* **What you are asked to do**: Give back the records below exactly, omitting the pictures.

Top of Listed entries

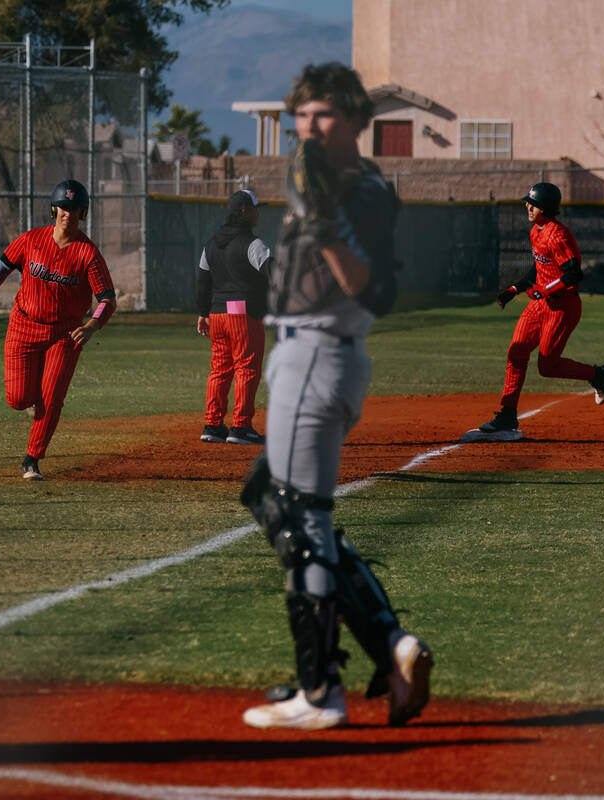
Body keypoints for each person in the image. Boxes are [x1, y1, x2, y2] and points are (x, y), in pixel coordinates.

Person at [239, 62, 432, 731]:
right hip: (310, 354)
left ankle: (319, 692)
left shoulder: (363, 191)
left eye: (324, 114)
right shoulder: (320, 178)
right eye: (302, 113)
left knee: (300, 517)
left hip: (319, 351)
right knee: (268, 495)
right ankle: (390, 645)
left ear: (355, 121)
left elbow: (372, 290)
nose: (309, 126)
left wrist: (323, 224)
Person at [0, 179, 116, 480]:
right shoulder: (32, 240)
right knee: (19, 399)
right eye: (63, 206)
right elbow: (2, 267)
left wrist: (91, 326)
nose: (68, 213)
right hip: (23, 325)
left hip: (65, 333)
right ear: (53, 208)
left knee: (52, 396)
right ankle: (30, 402)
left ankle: (32, 459)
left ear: (83, 212)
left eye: (74, 208)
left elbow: (107, 299)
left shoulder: (87, 253)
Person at [464, 182, 604, 442]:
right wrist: (514, 288)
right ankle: (507, 414)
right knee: (516, 351)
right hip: (540, 305)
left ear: (544, 208)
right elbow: (538, 267)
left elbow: (574, 273)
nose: (527, 207)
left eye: (532, 204)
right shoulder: (536, 231)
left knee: (548, 365)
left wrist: (543, 291)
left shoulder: (558, 235)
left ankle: (598, 374)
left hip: (562, 306)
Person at [196, 189, 272, 446]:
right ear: (244, 212)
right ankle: (241, 427)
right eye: (255, 208)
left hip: (216, 313)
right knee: (247, 367)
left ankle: (213, 425)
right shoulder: (253, 243)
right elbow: (274, 274)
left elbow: (202, 281)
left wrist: (202, 313)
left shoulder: (211, 243)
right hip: (242, 313)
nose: (258, 212)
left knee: (219, 368)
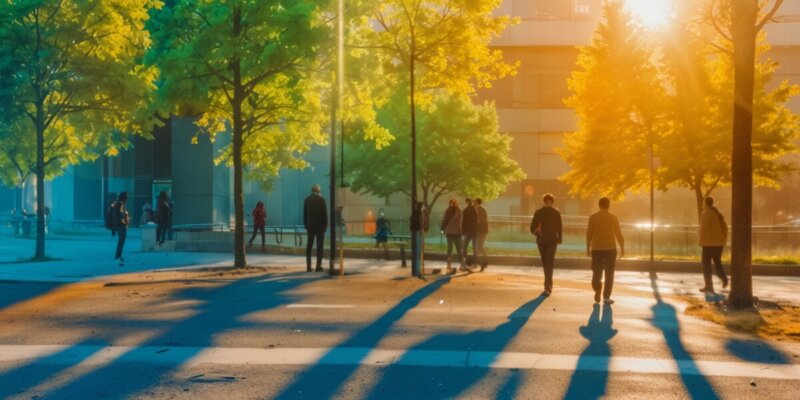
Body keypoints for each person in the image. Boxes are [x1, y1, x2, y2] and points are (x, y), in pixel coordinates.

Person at [586, 197, 624, 305]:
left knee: (596, 272)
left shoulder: (593, 217)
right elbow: (619, 234)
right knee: (609, 273)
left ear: (599, 205)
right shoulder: (613, 218)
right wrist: (622, 247)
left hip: (596, 249)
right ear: (609, 205)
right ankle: (606, 297)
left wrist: (587, 247)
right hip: (611, 249)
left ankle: (597, 287)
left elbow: (589, 234)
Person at [531, 193, 563, 296]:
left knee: (546, 263)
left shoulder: (538, 212)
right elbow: (560, 227)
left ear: (543, 201)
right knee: (549, 263)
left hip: (541, 240)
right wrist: (560, 238)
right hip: (552, 240)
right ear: (552, 202)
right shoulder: (556, 213)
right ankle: (548, 285)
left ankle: (547, 285)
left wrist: (537, 232)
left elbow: (532, 228)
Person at [699, 196, 729, 294]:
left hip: (708, 244)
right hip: (719, 244)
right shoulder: (718, 214)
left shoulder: (706, 214)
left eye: (704, 204)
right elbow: (725, 228)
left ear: (706, 204)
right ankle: (724, 278)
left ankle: (709, 286)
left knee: (706, 265)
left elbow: (703, 229)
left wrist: (701, 240)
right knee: (717, 263)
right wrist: (723, 239)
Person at [303, 184, 328, 272]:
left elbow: (305, 214)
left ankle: (308, 266)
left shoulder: (307, 200)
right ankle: (318, 266)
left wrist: (306, 225)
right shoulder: (322, 200)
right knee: (319, 246)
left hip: (310, 226)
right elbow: (324, 214)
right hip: (320, 227)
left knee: (309, 246)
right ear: (318, 190)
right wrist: (325, 225)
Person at [441, 198, 468, 274]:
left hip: (449, 232)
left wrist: (442, 229)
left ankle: (449, 265)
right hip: (457, 232)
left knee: (450, 248)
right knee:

Bottom of Listed entries

* **Solution to this problem**:
Body keypoints for each person in the image. Boxes are [x1, y1, x2, y2] and points are (x, y), in pixel coordinates.

Person at [239, 62, 432, 731]:
right hip: (310, 354)
left ankle: (319, 692)
left shoulder: (363, 191)
left eye: (324, 114)
right shoulder: (320, 178)
right eye: (302, 113)
left knee: (300, 517)
left hip: (319, 351)
right knee: (268, 495)
right ankle: (390, 645)
left ear: (355, 121)
left elbow: (372, 290)
nose: (309, 126)
left wrist: (323, 224)
Person at [0, 179, 116, 480]:
right shoulder: (32, 240)
right knee: (19, 399)
right eye: (63, 206)
right elbow: (2, 267)
left wrist: (91, 326)
nose: (68, 213)
right hip: (23, 325)
left hip: (65, 333)
right ear: (53, 208)
left knee: (52, 396)
right ankle: (30, 402)
left ankle: (32, 459)
left ear: (83, 212)
left eye: (74, 208)
left elbow: (107, 299)
left shoulder: (87, 253)
Person at [464, 182, 604, 442]:
right wrist: (514, 288)
right ankle: (507, 414)
right knee: (516, 351)
right hip: (540, 305)
left ear: (544, 208)
right elbow: (538, 267)
left elbow: (574, 273)
nose: (527, 207)
left eye: (532, 204)
right shoulder: (536, 231)
left knee: (548, 365)
left wrist: (543, 291)
left shoulder: (558, 235)
left ankle: (598, 374)
left hip: (562, 306)
Person at [196, 189, 272, 446]:
right ear: (244, 212)
right ankle: (241, 427)
right eye: (255, 208)
left hip: (216, 313)
right knee: (247, 367)
left ankle: (213, 425)
right shoulder: (253, 243)
right elbow: (274, 274)
left elbow: (202, 281)
left wrist: (202, 313)
left shoulder: (211, 243)
right hip: (242, 313)
nose: (258, 212)
left knee: (219, 368)
Body keypoints for each person in the image. Boxes are [x1, y1, x2, y2] and points are (x, y), in pixel coordinates.

Person at [586, 197, 624, 305]:
left knee: (596, 272)
left shoulder: (593, 217)
right elbow: (619, 234)
right knee: (609, 273)
left ear: (599, 205)
right shoulder: (613, 218)
right wrist: (622, 247)
left hip: (596, 249)
right ear: (609, 205)
right ankle: (606, 297)
left wrist: (587, 247)
right hip: (611, 249)
left ankle: (597, 287)
left elbow: (589, 234)
Person at [531, 193, 563, 296]:
left knee: (546, 263)
left shoulder: (538, 212)
right elbow: (560, 227)
left ear: (543, 201)
right knee: (549, 263)
left hip: (541, 240)
right wrist: (560, 238)
right hip: (552, 240)
right ear: (552, 202)
right shoulder: (556, 213)
right ankle: (548, 285)
left ankle: (547, 285)
left wrist: (537, 232)
left elbow: (532, 228)
Person at [699, 196, 729, 294]:
left hip: (708, 244)
right hip: (719, 244)
right shoulder: (718, 214)
left shoulder: (706, 214)
left eye: (704, 204)
right elbow: (725, 228)
left ear: (706, 204)
right ankle: (724, 278)
left ankle: (709, 286)
left knee: (706, 265)
left elbow: (703, 229)
left wrist: (701, 240)
right knee: (717, 263)
right wrist: (723, 239)
Person at [303, 184, 328, 272]:
left elbow: (305, 214)
left ankle: (308, 266)
left shoulder: (307, 200)
right ankle: (318, 266)
left wrist: (306, 225)
right shoulder: (322, 200)
right knee: (319, 246)
left hip: (310, 226)
right elbow: (324, 214)
right hip: (320, 227)
left knee: (309, 246)
right ear: (318, 190)
right wrist: (325, 225)
Person at [441, 198, 468, 274]:
left hip: (449, 232)
left wrist: (442, 229)
left ankle: (449, 265)
right hip: (457, 232)
left knee: (450, 248)
right knee:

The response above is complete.